**TAREFAS A REALIZAR**
#1 Segundo o texto de origem, qual é a data do acórdão do Tribunal citado a propósito do carácter distintivo da marca?
#2 Transcreva do texto de origem o trecho que começa em "Em suma: permanece" e vai até "dessa Convenção (22).", inclusive.

**TEXTO DE ORIGEM**
Em suma: permanece exacto que no âmbito da Convenção de Paris, a recusa de protecção a uma marca internacional não pode basear-se directa e exclusivamente nos factores previstos para as marcas nacionais, atendíveis somente enquanto contidos nas restrições previstas no artigo 6 - quinquies - B) dessa Convenção (22).

Uma das hipóteses que esta prevê é, consoante n. 2 desse preceito, a de a marca internacional ser desprovida "de qualquer carácter distintivo", isto é, segundo Acórdão deste Tribunal de 5 de Fevereiro de 1991, "na ausência total de qualquer sinal que a especialize" (23).

**DADOS FORNECIDOS**
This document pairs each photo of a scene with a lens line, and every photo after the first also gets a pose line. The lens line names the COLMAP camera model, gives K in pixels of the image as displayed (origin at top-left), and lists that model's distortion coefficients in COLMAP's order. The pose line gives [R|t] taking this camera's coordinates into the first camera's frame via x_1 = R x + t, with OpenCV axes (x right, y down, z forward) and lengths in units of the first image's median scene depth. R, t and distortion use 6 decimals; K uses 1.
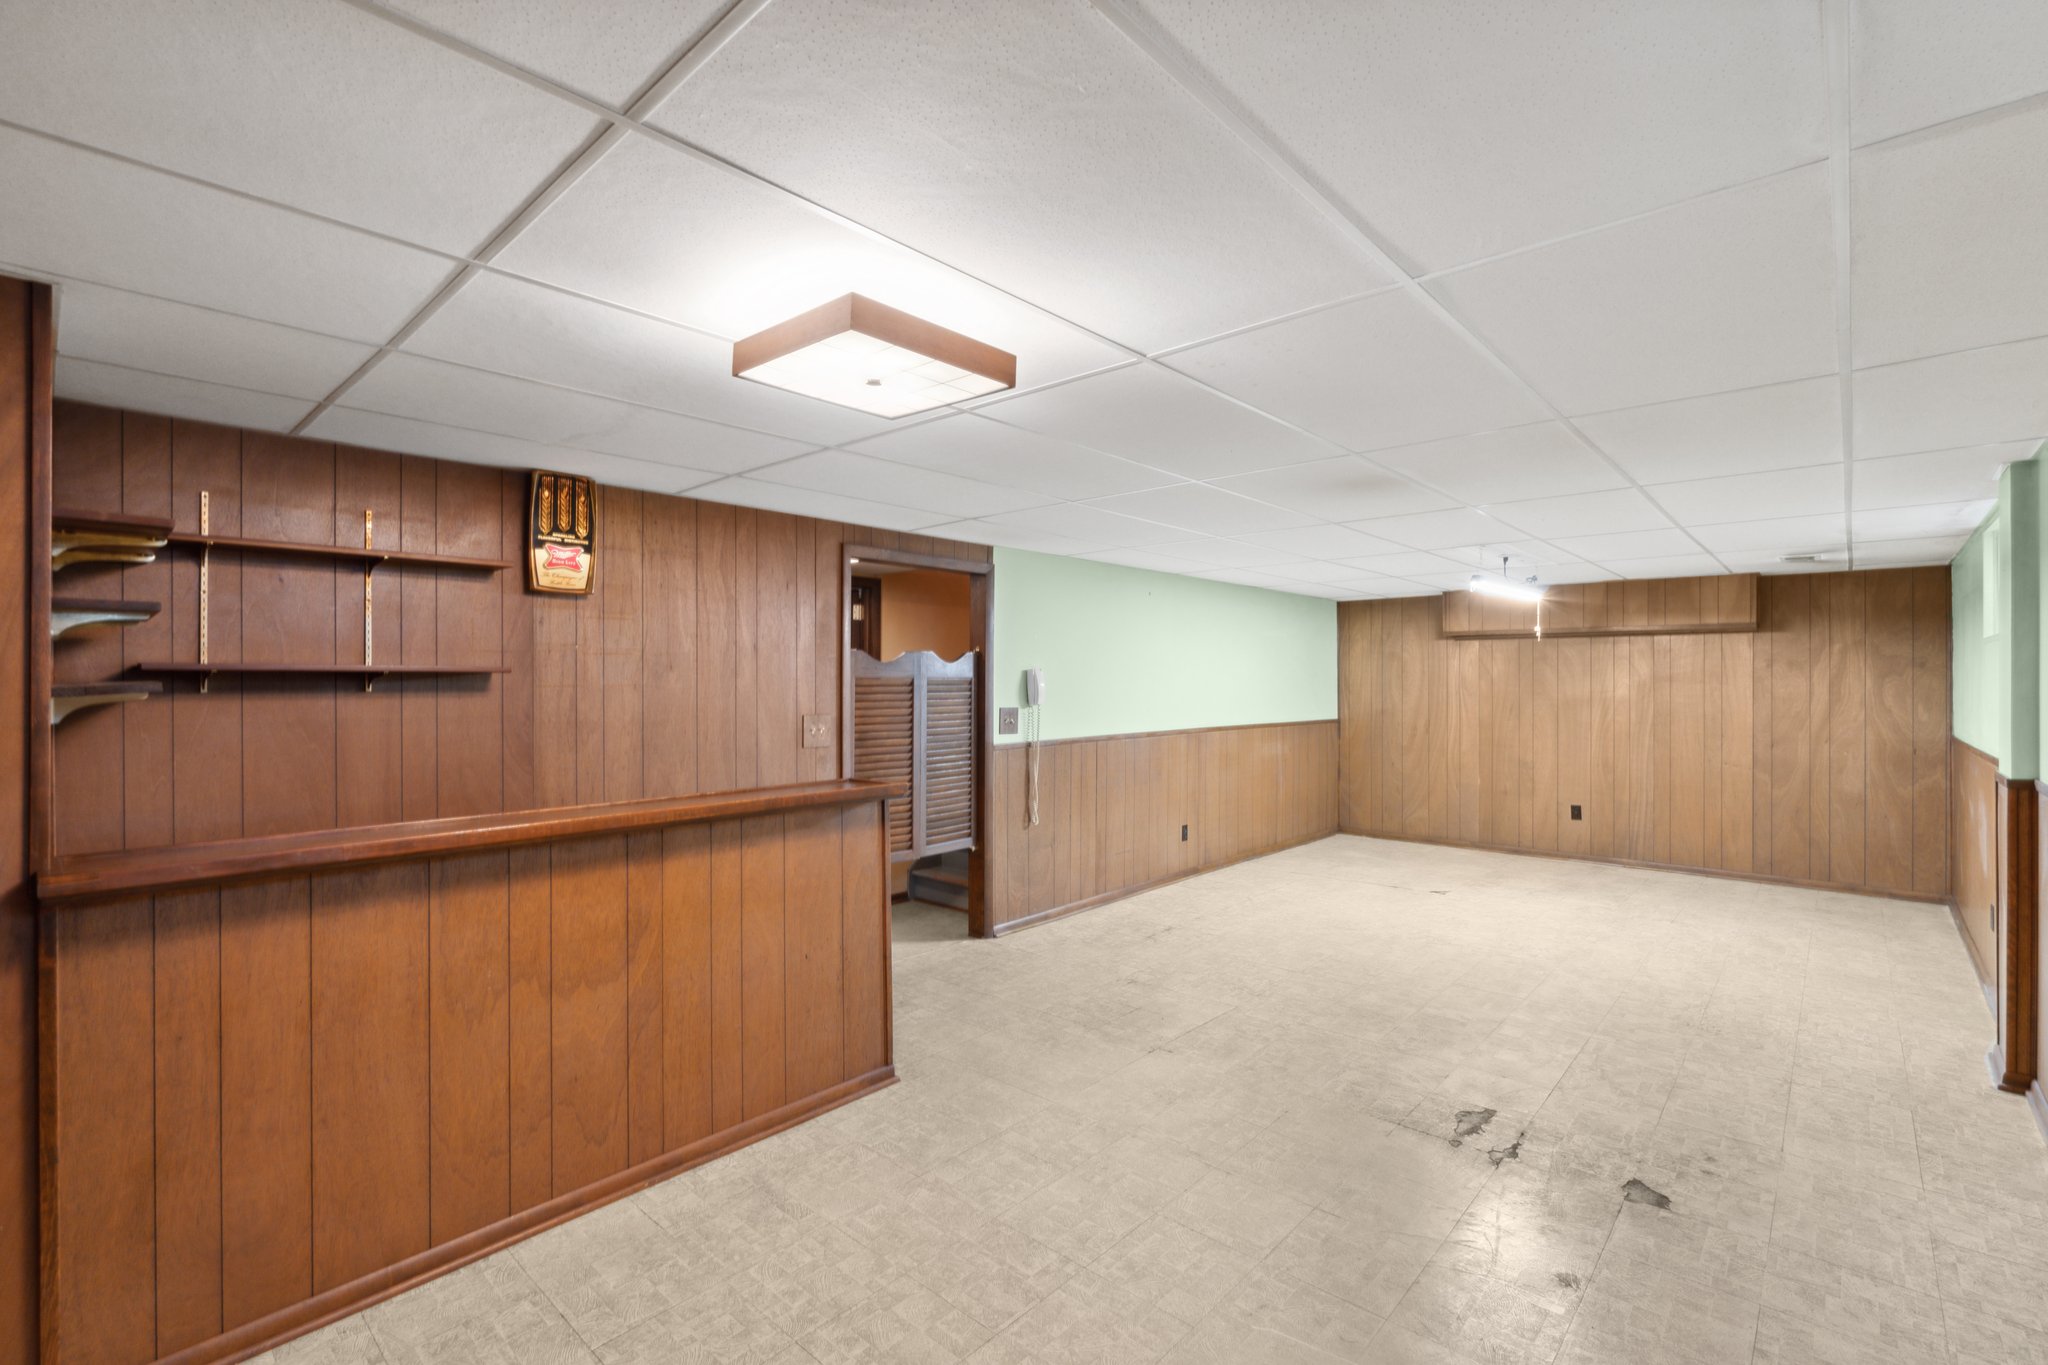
lens RADIAL K [[907.2, 0, 1024.0], [0, 907.2, 682.5], [0, 0, 1]] dist [0.002461, 0.000110]
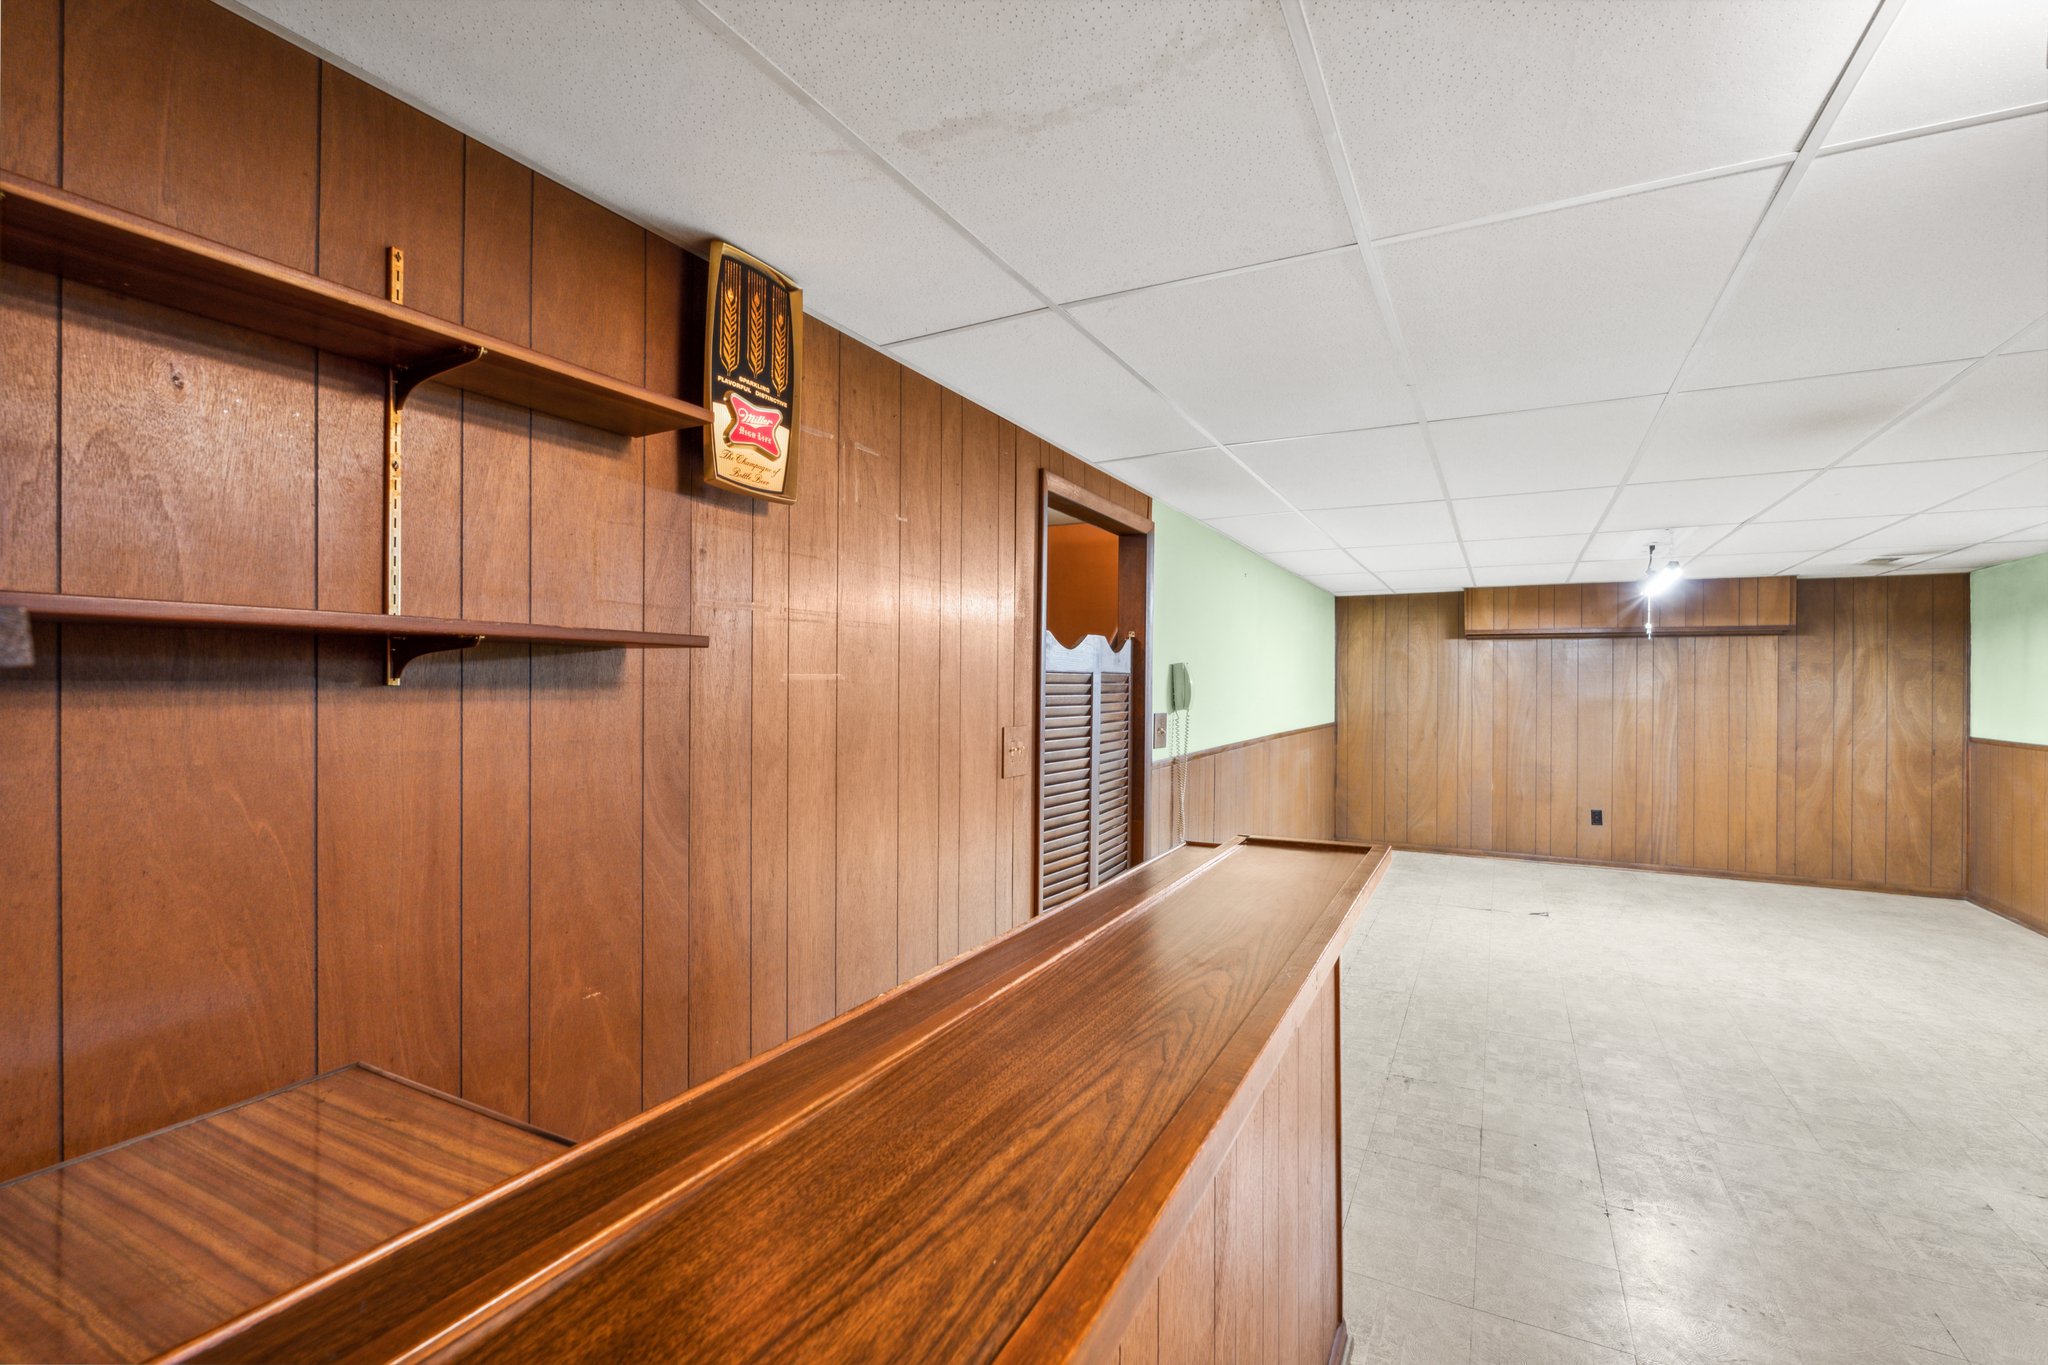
lens RADIAL K [[891.3, 0, 1024.0], [0, 891.3, 682.5], [0, 0, 1]] dist [0.001118, 0.000062]
pose [[0.968783, 0.005921, 0.247838, -0.273958], [-0.005656, 0.999982, -0.001780, 0.003760], [-0.247844, 0.000323, 0.968800, 0.269227]]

**RESPOSTAS POR TAREFA**
#1 5 de Fevereiro de 1991.

#2
Em suma: permanece exacto que no âmbito da Convenção de Paris, a recusa de protecção a uma marca internacional não pode basear-se directa e exclusivamente nos factores previstos para as marcas nacionais, atendíveis somente enquanto contidos nas restrições previstas no artigo 6 - quinquies - B) dessa Convenção (22).